Big data analytics can be used to understand what data is important, and transform it into insight for better decision-making, increased efficiency, faster innovation and improved services.

However, a reasonable balance is needed between civil liberties and data protection when considering how to make data more accessible. Whilst endless possibilities may exist from more data sharing, opportunities will be justifiably limited by measures to safeguard sensitive information that doesn't need to be shared in a particular situation. Indeed, the views of individual citizens should be taken into account - in particular, whether they are comfortable for all their data to be shared.

Exceptions to whatever is the agreed status quo would have to be made where data needs to be accessed to assist with certain activity such as law enforcement, counter-terrorism or issues affecting national security. Subject to that, the preferences of the individual should be honoured. There could even be a system established where citizens are actively asked every, say, five years what information they are prepared to share.

Public sector organisations cannot claim a general "public interest" defence to releasing data in the same way the media can, yet there may be scope for civil servants to be given more flexibility in terms of what they can and cannot share - e.g. it can be done where it protects the person's identity unless there are clear or serious legal reasons not to, or the individual has consented to share that data.

It need not be a simple choice between sharing all data and sharing no data at all. Gradual sharing of data, where relevant, could be achieved by a very small group of people first assessing the usefulness of data to different departments, so as to assess the merits of joining up data sets versus risks to civil liberties. Where that balance falls might change over time but this approach can be refined accordingly and ensure good stewardship of data. This analysis could also reveal areas where it's best for data not to be shared - and, alternatively, areas where sensitive information may need to be shared where public safety, for example, is at risk.

Even if just a proportion of the population provided broad access to their personal information for government use, then it would create a valuable resource to create models and derive important insights. It's not vital for everyone or even the majority to agree to share their data. Sharing clinical trial data is highly valuable for making discoveries that can lead to important breakthroughs in treating diseases, yet only a small proportion of the population will have taken part in these trials.

The advantage for government over commercial enterprises is it can potentially access sufficient data to build up a much better overall view of the population. If you compare supermarket loyalty schemes, they are limited to analysis of their customer base - yet they have still been very successful in enabling them to respond to the needs of customers and foster loyalty.

It would be wrong to simply look at ways of sharing the data itself. Some departments might carry out all their analytics on a single platform for a single source of the truth to serve policy decisions, or operational and internal reporting. It might then be possible to share insights from the analytics with other departments, rather than simply opening up access to data. There could also be sharing of models - there would again be no need to share data, as it could be a case of simply running the same model on another department's data.

A further option is to create models from de-identified designated data, so the individuals involved cannot be identified. When models are deployed against the complete data set and cases emerge that require investigation, the data concerned is then unlocked and made available. This is no different to the previous world where investigators could pick up individual files at random for investigation.

There are competing interests and lots of options as outlined above. What's clear is that data sharing is not black and white - it can be achieved to varying degrees and in many different ways. Which means the government has many different pathways open to it for progress in this area - any data sharing is a big improvement on very little or none at all.
-----
REQUIREMENT 1 ->
In the data-sharing article, how often could citizens be asked what information they are prepared to share?
REQUIREMENT 2 ->
Translate this sentence from the data-sharing article into Spanish: "It need not be a simple choice between sharing all data and sharing no data at all."

Entries contained in a dataset:
-----
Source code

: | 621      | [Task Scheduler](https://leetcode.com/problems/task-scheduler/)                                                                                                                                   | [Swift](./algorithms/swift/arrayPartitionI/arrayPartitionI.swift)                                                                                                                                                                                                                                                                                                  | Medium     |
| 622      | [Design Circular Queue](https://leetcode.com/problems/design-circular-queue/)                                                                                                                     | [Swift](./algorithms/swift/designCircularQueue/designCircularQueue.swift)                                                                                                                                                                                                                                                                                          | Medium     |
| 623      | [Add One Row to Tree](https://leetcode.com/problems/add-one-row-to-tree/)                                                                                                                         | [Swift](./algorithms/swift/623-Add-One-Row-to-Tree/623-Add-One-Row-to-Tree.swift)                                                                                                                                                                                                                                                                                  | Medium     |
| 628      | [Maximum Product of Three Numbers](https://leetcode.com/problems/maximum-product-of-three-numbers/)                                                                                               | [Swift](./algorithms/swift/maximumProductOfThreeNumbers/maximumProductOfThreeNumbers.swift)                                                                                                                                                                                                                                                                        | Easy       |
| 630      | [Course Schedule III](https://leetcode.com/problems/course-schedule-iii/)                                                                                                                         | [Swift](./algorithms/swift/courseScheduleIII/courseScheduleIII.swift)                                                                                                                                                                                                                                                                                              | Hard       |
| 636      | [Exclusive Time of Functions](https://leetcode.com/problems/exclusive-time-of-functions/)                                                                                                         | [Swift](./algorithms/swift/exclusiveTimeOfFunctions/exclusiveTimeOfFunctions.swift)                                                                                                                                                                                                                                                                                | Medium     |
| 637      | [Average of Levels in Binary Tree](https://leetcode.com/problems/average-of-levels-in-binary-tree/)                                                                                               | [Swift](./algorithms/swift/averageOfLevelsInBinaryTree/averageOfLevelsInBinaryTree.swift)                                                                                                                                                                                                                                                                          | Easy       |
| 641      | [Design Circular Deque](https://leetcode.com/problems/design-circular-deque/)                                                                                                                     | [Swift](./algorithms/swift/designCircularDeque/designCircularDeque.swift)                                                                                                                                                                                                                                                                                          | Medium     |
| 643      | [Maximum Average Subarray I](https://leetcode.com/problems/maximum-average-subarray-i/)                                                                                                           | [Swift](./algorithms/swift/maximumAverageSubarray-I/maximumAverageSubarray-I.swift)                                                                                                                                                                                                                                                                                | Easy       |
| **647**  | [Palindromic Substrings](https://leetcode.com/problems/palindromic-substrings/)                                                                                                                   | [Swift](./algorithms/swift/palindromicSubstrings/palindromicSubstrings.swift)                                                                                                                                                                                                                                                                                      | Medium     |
-----
RESPONSE BOX 1 ->
Every five years or so.

RESPONSE BOX 2 ->
No tiene por qué ser una simple elección entre compartir todos los datos y no compartir ningún dato en absoluto.